EXTRAIT DU DOCUMENT:
§

Situation de rentrée mitigée tant en Habitation qu'en Entreprise

Publié le 10 Septembre 2018

Dans l'immobilier d'habitation ancien, selon le baromètre publié par PAP, Particulier à Particulier, de juin à août 2018, les signatures de compromis sont en baisse de 15 % par rapport à la même période en 2017. « La hausse des prix n’est plus compensée par la baisse des taux, le marché ralentit ».  Le taux moyen (toutes durées confondues) est assez stable (1,43 % en juillet 2018 contre 1,49 % en janvier 2017, selon l’Observatoire Crédit Logement/CSA).

La plupart des villes enregistrent une hausse comprise entre 5 % et 8 %. Certaines métropoles, profitant de leur dynamisme et de leur attractivité pour attirer des acheteurs à fort pouvoir d’achat immobilier, affichent des hausses importantes : c’est le cas à Lyon, Bordeaux, Tours, Nantes, Toulouse et Villeurbanne.

Dans l'immobilier d'habitation neuf, les difficultés se poursuivent pour les professionnels de la construction comme l’a fait savoir le ministère de la Cohésion des territoires le 29 août.

§

CONSIGNES:
1. Dans l'article sur le marché immobilier, quelles villes affichent des hausses importantes ? Donnez-les toutes.
2. D'après l'article sur le marché immobilier, de combien les signatures de compromis ont-elles baissé de juin à août 2018 par rapport à la même période en 2017 ?
3. Poursuivez l'article sur le marché immobilier à partir de sa dernière phrase.
Les données qui suivent n'ont aucun lien avec l'article sur le marché immobilier.

§

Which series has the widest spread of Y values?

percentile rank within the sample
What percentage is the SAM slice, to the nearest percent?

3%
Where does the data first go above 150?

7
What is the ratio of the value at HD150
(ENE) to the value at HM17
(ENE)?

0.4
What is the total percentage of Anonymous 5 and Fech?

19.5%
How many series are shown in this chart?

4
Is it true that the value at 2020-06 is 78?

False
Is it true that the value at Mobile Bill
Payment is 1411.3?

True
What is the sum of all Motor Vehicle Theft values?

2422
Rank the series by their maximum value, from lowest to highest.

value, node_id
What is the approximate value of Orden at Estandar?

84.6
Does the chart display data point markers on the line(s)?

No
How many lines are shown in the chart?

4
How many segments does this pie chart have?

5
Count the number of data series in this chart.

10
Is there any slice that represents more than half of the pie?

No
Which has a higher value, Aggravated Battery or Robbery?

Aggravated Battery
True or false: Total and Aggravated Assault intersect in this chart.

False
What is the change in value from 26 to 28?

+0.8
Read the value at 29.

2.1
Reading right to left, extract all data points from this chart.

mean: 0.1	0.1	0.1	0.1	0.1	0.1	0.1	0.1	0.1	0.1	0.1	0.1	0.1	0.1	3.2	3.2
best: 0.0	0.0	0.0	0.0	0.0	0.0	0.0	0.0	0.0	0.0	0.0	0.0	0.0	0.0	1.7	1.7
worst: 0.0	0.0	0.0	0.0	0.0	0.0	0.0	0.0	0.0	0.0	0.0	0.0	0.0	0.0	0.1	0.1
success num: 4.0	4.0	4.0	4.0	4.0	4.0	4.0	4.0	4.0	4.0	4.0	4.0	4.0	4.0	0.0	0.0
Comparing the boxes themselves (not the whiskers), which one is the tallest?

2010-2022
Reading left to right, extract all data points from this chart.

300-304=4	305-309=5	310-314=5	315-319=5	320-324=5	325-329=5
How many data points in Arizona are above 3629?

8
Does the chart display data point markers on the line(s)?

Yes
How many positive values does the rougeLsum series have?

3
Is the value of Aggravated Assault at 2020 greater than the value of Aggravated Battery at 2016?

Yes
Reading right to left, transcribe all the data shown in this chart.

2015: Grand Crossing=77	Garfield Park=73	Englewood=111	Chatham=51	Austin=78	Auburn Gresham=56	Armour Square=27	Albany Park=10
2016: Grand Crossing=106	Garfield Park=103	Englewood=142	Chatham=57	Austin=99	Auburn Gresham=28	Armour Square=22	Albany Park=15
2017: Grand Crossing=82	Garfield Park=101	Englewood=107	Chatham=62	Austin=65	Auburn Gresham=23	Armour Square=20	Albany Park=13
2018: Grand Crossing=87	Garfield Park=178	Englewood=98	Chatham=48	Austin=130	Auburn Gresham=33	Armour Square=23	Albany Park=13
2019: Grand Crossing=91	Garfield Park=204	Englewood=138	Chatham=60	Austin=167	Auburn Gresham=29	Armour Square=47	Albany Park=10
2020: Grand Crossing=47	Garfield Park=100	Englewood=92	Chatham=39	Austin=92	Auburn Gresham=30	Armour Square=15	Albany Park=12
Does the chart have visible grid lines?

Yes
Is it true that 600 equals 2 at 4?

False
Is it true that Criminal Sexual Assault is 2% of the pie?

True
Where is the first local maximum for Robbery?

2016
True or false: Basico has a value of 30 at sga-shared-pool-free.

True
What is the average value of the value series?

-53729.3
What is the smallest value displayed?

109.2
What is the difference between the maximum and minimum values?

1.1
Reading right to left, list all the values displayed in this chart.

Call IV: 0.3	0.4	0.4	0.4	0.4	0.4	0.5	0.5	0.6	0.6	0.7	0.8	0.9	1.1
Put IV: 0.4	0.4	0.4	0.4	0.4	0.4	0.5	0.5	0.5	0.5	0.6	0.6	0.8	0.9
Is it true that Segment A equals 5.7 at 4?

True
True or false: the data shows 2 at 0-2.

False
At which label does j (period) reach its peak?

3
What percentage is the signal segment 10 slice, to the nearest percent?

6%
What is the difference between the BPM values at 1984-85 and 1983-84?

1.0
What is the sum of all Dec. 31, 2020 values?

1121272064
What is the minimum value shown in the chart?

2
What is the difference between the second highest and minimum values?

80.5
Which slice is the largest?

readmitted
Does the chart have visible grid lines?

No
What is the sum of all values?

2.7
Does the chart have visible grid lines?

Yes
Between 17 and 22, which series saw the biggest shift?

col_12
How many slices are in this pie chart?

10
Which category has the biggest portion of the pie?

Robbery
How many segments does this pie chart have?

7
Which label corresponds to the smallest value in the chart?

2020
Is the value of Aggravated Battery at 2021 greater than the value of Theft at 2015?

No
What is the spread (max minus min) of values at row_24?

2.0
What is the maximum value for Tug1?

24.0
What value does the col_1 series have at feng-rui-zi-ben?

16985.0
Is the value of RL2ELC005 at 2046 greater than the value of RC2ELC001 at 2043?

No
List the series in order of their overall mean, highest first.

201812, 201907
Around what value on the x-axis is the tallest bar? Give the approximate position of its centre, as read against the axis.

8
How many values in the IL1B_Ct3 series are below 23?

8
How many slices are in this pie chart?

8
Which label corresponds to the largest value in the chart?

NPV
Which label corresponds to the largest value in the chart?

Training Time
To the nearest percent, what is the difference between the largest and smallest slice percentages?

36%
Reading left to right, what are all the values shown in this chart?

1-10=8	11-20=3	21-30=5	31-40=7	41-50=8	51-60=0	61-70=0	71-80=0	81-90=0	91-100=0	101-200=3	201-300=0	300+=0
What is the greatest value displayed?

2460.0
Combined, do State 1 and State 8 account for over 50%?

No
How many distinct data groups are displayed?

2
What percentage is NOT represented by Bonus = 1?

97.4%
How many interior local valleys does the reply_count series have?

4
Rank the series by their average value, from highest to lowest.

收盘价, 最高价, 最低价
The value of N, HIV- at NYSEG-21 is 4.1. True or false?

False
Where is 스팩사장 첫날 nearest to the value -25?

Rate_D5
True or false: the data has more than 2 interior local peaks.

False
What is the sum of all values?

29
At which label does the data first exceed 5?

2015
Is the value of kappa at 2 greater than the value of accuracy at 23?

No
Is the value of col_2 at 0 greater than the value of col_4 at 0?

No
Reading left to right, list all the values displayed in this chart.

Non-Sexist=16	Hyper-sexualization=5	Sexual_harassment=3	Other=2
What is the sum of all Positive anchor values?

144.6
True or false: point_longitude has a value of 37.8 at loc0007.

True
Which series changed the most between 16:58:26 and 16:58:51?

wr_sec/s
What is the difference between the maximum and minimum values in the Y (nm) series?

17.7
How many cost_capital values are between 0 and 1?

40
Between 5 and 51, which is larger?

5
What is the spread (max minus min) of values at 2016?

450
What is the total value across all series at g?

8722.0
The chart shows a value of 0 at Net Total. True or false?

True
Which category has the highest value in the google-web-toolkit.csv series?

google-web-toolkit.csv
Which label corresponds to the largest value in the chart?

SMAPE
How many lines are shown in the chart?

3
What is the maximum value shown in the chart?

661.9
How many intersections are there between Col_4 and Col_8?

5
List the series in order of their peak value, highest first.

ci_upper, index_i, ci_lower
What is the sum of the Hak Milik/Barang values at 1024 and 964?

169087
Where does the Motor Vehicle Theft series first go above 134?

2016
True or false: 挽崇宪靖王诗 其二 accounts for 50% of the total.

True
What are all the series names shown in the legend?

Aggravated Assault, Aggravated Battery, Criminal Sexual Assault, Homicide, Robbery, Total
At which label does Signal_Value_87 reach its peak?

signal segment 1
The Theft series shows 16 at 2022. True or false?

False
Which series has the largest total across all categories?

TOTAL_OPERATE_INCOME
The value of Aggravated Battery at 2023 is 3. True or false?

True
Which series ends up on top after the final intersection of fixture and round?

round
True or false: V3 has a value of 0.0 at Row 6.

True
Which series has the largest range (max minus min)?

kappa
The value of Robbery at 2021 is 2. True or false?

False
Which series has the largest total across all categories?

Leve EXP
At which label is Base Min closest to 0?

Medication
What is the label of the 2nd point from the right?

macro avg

§

CORRIGÉ DÉTAILLÉ:
1. Lyon, Bordeaux, Tours, Nantes, Toulouse et Villeurbanne.

2. De 15 %.

3.
De mai à juillet 2018, les autorisations de logements à la construction ont chuté de 2,2 % par rapport au trimestre précédent (après - 2,5 %). Si le collectif tend à se stabiliser (+ 0,4 %), l’individuel est toujours au plus mal (- 6,3 %). Sur un an à fin juillet, 474 800 unités ont été autorisées, soit une baisse de 4,5 % au regard de l’année précédente (soit - 4,0 % pour l’individuel et - 4,8 % pour le collectif).

Les mises en chantier ont baissé de 1,3 % de mai à juillet par rapport au trimestre précédent mais elles affichent une progression non négligeable de 3,4% sur douze mois, avec 421 400 unités. Sur un an, l’individuel progresse de + 1,6 %, tandis que le collectif augmente de + 4,8 %.

En juillet 2018, le taux d’annulation des logements atteignait 10,8 % dans l’individuel et 24,4 % dans le collectif. Le délai moyen d’ouverture de chantier s’élève à 5,3 mois dans l’individuel et à 11,2 mois dans le collectif.

40,9 millions de m² en immobilier d'entreprise ont été autorisés à la construction de août 2017 à juillet 2018 ( + 5,1 %). Cela s'explique par le dynamisme des bureaux (+15,2 %), des entrepôts (+ 13,9 %) et des locaux industriels (+ 13, 2%). En revanche, sur les trois derniers mois, seulement 9,7 millions de m² ont été autorisés, soit en baisse de 6,3 % par rapport à la même période en 2017.

De nombreux secteurs sont en net recul, dont les locaux commerciaux (- 27,6 %), les bureaux (- 7,9 %) et les exploitations agricoles ou forestières (- 6,0 %).

Les mises en chantiers représentent 27,8 millions de m² d’août 2017 à juillet 2018 (+ 13,1 %), dont 7,1 millions de m² au cours du dernier trimestre (+ 24,6 %). Le ministère de la Cohésion des territoires note que tous les secteurs ont progressé, avec un fort dynamisme du côté de l’artisanat. La prudence reste cependant de mise pour les mois à venir.